Thursday, 10 February 2011

Reasons & Rhymes


So what caused yesterday's slump in most markets? I love it when everyone is asking the same question, and nobody seems to have answer. Its like debating how we know if there is a God for sure. The usual market weakness reasons would not be sufficient to explain the shareper than usual daily losses.

Bloomberg has this to say: "Asian stocks fell, dragging a benchmark regional index lower for a third day this week, on concern U.S. unemployment and efforts by emerging countries to tame inflation will hamper a global economic recovery."

Hmmm, ok Bloomberg, you need to do better than that.The FBM KLCI fell 2.09% or 32.08 points to 1,503.99, the steepest fall since it lost 2.11% on Nov 6, 2008. YTD, the FBM KLCI lost 0.98%. Losers thumped gainers by 750 to 160, while 223 counters traded unchanged. Volume was 2.23 billion shares valued at RM3.13 billion.

Hong Kong’s Hang Seng Index fell 1.97% to 22,708.62, Taiwan’s Taiex lost 1.89% to 8,836.56, South Korea’s Kospi fell 1.81% to 2,008.50 and Singapore’s Straits Times Index lost 1.5% to 3,103.39. However, the Shanghai Composite Index rose 1.59% to 2,818.16 and Australia’s S&P/ASX 200 Index added 0.20% to 4,914.40

Then we go searching for reasons to attach to the picture, some said its the Javanese burning of 3 churches. Hmmm, read closer, no one died, it was an orchestrated thing by a small minority extremist group. Not sufficient reason.

Then there are those who cited China's recent rate raises. Old story man, even Chiuna was the sore thumb yesterday gaining substantially. Fears of other Asian central bankers doing likewise, well, its a maybe but WE ARE COMING from such a low base rate, surely any rate hikes are not sufficient to turn people off - sounds logical but underwhelming.

http://vfourvictory.net/wp-content/uploads/2010/08/olivia-ong-guitar.jpg

Then there are the experts who say foreign funds are moving out in droves. Pleeassee la people, institutions do not act as one. Its not like they collude at a monthly meeting and say lets get the hell out on these 3 days. We tend to blame foreign funds when markets are down, in reality, there are always buyers and sellers both local and foreign. There are good and bad fund managers, good and bad investors, local or foreign - its too simplistic to attribute the day's weakness or strength to just one group of people.
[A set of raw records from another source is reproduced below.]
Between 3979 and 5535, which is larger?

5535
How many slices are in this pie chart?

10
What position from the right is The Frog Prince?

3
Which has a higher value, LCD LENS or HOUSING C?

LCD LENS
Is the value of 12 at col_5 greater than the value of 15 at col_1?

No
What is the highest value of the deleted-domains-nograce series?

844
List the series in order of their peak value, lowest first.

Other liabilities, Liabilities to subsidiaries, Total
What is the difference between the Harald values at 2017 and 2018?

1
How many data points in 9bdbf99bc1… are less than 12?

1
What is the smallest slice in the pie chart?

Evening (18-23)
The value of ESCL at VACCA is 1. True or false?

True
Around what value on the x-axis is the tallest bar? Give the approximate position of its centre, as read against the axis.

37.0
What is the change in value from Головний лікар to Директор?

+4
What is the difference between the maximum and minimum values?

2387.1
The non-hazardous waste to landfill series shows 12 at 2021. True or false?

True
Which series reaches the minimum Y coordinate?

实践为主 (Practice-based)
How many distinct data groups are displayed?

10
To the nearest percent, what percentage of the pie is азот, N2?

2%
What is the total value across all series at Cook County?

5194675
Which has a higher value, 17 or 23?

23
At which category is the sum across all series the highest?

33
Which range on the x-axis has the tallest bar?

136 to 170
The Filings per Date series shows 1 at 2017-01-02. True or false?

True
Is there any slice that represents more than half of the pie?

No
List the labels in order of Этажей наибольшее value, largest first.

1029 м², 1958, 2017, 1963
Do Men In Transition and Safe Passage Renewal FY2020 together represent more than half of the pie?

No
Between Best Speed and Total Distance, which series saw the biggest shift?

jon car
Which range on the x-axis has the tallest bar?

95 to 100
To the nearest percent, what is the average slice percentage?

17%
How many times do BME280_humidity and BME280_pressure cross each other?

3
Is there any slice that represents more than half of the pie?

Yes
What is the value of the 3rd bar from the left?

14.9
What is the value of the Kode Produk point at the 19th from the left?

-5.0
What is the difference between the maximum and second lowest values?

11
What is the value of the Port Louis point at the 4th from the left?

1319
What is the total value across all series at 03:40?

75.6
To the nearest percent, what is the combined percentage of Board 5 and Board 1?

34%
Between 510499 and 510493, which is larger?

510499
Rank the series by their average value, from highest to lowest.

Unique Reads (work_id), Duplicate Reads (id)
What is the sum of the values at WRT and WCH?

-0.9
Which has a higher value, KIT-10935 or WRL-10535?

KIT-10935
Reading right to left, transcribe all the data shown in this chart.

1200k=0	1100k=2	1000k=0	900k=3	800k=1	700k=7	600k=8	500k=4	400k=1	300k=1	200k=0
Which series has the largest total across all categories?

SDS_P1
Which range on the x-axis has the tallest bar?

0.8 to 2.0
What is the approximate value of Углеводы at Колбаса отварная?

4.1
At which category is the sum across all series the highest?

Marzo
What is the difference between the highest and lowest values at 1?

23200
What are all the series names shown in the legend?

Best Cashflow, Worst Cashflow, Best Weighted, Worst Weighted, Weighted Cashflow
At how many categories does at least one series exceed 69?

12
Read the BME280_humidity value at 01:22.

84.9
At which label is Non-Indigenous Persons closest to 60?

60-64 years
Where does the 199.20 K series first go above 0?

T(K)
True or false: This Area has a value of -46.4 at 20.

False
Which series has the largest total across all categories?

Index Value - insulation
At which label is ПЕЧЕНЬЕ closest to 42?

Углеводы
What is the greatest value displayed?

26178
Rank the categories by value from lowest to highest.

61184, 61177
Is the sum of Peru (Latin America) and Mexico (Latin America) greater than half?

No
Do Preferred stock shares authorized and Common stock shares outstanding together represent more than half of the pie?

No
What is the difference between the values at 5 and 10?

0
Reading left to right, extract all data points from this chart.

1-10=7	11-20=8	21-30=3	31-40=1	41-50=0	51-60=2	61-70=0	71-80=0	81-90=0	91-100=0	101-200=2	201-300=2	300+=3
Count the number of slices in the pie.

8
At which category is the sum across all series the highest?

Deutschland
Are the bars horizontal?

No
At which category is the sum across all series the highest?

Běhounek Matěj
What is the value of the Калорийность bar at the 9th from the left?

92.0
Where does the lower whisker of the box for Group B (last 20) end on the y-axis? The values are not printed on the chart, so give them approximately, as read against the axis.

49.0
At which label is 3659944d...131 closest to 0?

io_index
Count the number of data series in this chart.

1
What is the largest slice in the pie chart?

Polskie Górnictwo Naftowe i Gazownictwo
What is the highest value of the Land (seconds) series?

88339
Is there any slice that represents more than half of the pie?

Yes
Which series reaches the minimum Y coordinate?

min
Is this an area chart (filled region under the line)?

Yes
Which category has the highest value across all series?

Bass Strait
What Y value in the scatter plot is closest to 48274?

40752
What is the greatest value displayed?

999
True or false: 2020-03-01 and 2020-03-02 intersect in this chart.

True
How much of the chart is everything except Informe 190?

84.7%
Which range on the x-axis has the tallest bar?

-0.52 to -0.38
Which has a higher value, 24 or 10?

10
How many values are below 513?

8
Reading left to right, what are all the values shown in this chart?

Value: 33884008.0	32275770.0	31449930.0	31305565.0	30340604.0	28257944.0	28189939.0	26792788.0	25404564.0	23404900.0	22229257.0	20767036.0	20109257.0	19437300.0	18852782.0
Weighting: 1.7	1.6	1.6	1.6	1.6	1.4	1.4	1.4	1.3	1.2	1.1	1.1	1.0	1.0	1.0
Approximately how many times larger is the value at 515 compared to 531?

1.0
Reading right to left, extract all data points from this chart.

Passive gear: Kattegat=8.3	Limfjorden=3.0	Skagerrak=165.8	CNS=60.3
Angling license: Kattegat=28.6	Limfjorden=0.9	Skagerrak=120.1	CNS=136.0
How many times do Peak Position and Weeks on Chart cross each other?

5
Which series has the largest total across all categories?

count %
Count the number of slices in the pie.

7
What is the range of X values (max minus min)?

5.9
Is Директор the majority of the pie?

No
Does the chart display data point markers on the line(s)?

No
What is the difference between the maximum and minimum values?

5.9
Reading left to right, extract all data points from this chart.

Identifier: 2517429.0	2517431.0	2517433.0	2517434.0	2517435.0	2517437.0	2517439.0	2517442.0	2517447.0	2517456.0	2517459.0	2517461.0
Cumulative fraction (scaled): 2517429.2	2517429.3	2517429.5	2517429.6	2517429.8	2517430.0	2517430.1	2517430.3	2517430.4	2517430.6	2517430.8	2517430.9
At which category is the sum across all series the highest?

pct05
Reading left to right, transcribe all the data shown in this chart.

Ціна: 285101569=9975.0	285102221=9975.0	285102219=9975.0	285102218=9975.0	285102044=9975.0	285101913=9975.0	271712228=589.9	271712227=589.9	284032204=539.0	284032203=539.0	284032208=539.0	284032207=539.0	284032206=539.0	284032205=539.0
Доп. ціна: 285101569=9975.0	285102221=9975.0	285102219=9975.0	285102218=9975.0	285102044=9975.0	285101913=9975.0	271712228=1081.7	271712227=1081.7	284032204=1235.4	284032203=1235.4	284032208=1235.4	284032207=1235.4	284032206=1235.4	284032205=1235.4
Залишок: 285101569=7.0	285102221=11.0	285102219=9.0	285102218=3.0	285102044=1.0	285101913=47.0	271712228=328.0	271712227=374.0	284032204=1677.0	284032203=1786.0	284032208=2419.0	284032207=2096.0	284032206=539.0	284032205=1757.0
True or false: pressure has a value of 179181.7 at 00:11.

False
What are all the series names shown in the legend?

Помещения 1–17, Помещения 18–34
Its bigger than all of us.

We try to make it "small" by being able to explain things away, but we are belittling the market's predictability and in many ways, the market has a mind of its own which is difficult to fathom if you look at it on a day to day basis.

The OZ markets closed higher albeit slightly, hence the markets really started to turn late. China was not affected and that tells a tale. Its program selling, especially weakness seen in indexed stocks as they were sufficient liquidity, index related.

Why trigger the program selling, well if you receive some bad news during Asian time zone but the bad news is for US companies, which you think is sufficiently bad to turn sentiment southwards, the easiest is to sell futures of any markets stock indices. That in turn triggers sell programs further in selling down stocks as the disparity in futures would cause these programs to buy futures and sell stocks to cover.



So, what's the bad news? Cisco’s shares declined 10%-12% in premarket trading after the network-equipment maker late Wednesday warned of declining public spending and posted weaker quarterly margins. Cisco is a big enough barometer to pull down other big techies for sure. So, it was a bet, which I think is pretty shallow. It may not just be Cisco but an aggregation of factors, but once program sells hit the markets, they tend to exaggerate the downside as "no one seems to know the real reasons, so they sell first ask questions later".

Believe you me, I think the US markets will be able to hold onto its sensibilities and we should see a steadier market tomorrow.

One can easily concoct a bad scenario for the same event or paint a good one, its just shifting the reasoning to suit where the markets are headed. For example, US jobs figure is still bad which is bad if you are looking from a recovery angle, but good as it will maintain low rates there much longer, thus making stocks more attractive.